After a hard-fought 2-0 loss to reigning champion Brazil, Australia was left with a do-or-die clash with Croatia to make it past the group stage. A 2-2 draw with Harry Kewell kicking a late equaliser was enough to see the Socceroos advance, where their next opponent was Italy.

The match with the Azzurri was a defensive, tense battle that failed to produce a goal until the final few seconds of regulation when a questionable penalty was granted to the Italians, who scored from the spot to advance and break Australian hearts.

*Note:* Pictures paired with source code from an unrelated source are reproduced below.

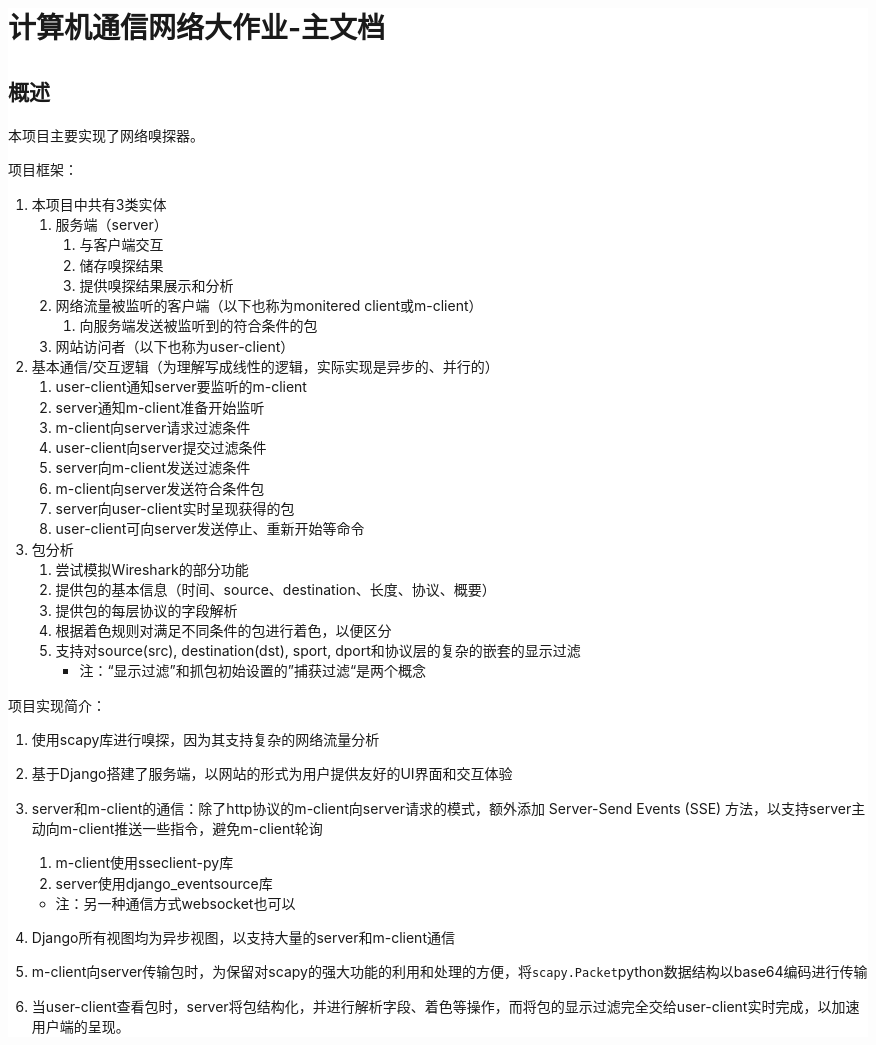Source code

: # 计算机通信网络大作业-主文档

## 概述

本项目主要实现了网络嗅探器。

项目框架：

1. 本项目中共有3类实体
   1. 服务端（server）
      1. 与客户端交互
      2. 储存嗅探结果
      3. 提供嗅探结果展示和分析
   2. 网络流量被监听的客户端（以下也称为monitered client或m-client）
      1. 向服务端发送被监听到的符合条件的包
   3. 网站访问者（以下也称为user-client）
2. 基本通信/交互逻辑（为理解写成线性的逻辑，实际实现是异步的、并行的）
   1. user-client通知server要监听的m-client
   2. server通知m-client准备开始监听
   3. m-client向server请求过滤条件
   4. user-client向server提交过滤条件
   5. server向m-client发送过滤条件
   6. m-client向server发送符合条件包
   7. server向user-client实时呈现获得的包
   8. user-client可向server发送停止、重新开始等命令
3. 包分析
   1. 尝试模拟Wireshark的部分功能
   2. 提供包的基本信息（时间、source、destination、长度、协议、概要）
   3. 提供包的每层协议的字段解析
   4. 根据着色规则对满足不同条件的包进行着色，以便区分
   5. 支持对source(src), destination(dst), sport, dport和协议层的复杂的嵌套的显示过滤
      - 注：“显示过滤”和抓包初始设置的”捕获过滤“是两个概念



项目实现简介：

1. 使用scapy库进行嗅探，因为其支持复杂的网络流量分析

2. 基于Django搭建了服务端，以网站的形式为用户提供友好的UI界面和交互体验

3. server和m-client的通信：除了http协议的m-client向server请求的模式，额外添加 Server-Send Events (SSE) 方法，以支持server主动向m-client推送一些指令，避免m-client轮询

   1. m-client使用sseclient-py库
   2. server使用django_eventsource库

   - 注：另一种通信方式websocket也可以

4. Django所有视图均为异步视图，以支持大量的server和m-client通信

5. m-client向server传输包时，为保留对scapy的强大功能的利用和处理的方便，将`scapy.Packet`python数据结构以base64编码进行传输

6. 当user-client查看包时，server将包结构化，并进行解析字段、着色等操作，而将包的显示过滤完全交给user-client实时完成，以加速用户端的呈现。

Italy would go on to win the World Cup.

2010: Socceroos struggle in South Africa

Four years on from the heroics in Germany, things just didn’t go right for the Aussies in South Africa, where the Socceroos failed to get past the group stage.

The Socceroos squad still included talented names like Harry Kewell, Mark Bresciano, Lucas Neil, Tim Cahill and Mark Schwarzer, but some questionable selection and playing tactics from coach Pim Verbeek got the Australians off to a horror 0-4 start against Germany that they failed to recover from, despite a 1-1 draw with Ghana and a 2-1 win over Serbia.

2014: underdog Socceroos fight hard in Brazil

With a host of its stars having retired from international duty, the Socceroos still managed to qualify for its third-consecutive World Cup — this time in Brazil — but was not expected to make any waves after drawing a ‘group of death’ that included Sain, the Netherlands and Chile, all teams inside the top 15 in world rankings.

The Aussies had a rough start, losing to Chile 3-1, before a brave showing against the highly-rated Netherlands, in which they led 2-1 after two incredible goals from Tim Cahill, before going on to lose 3-2. Spain ended Australia’s campaign in a 3-0 dead rubber result.